* RECORDS FOR THIS EXERCISE
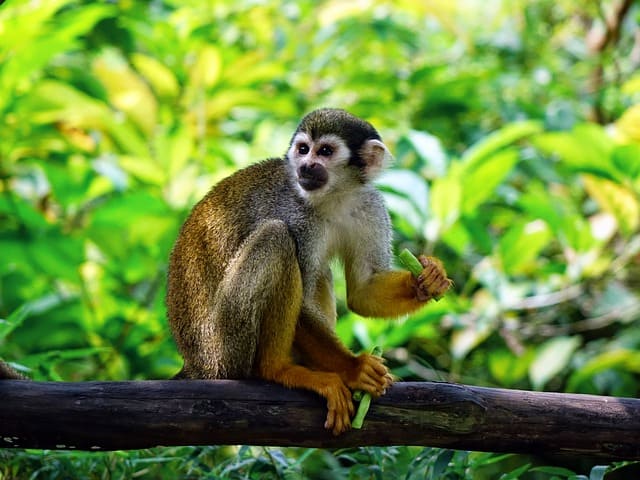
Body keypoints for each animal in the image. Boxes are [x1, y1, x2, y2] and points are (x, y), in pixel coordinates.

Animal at [166, 108, 452, 435]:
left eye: (325, 151)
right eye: (303, 149)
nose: (305, 165)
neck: (334, 197)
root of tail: (196, 363)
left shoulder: (370, 206)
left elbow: (362, 292)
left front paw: (427, 279)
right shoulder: (296, 215)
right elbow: (302, 305)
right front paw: (354, 369)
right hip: (225, 347)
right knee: (276, 238)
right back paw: (278, 369)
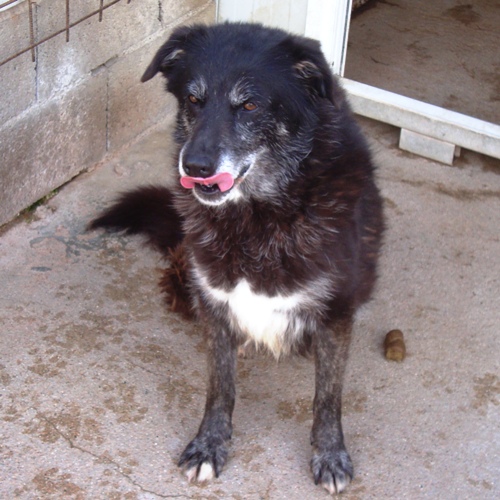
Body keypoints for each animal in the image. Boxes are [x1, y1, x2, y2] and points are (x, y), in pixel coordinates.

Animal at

* WORK INSTRUCTION
With the pictures set aside, write out the whole listing exactly.

* ANSWER AREA
Body keypoints for each animal in the image. Boxes are [x1, y1, x2, y2] and points are (x, y), in pixel coordinates.

Animal at [166, 108, 452, 435]:
left eye: (325, 151)
right eye: (303, 149)
nose: (305, 165)
neck: (334, 197)
root of tail: (196, 363)
left shoulder: (370, 206)
left elbow: (362, 292)
left front paw: (427, 279)
right shoulder: (296, 215)
right elbow: (302, 305)
right front paw: (354, 369)
right hip: (225, 347)
right knee: (276, 238)
right back paw: (278, 369)
Body keypoints for each animal in the image. Boxes are [x1, y1, x2, y2] and points are (x, y), in pixel coordinates.

Animal at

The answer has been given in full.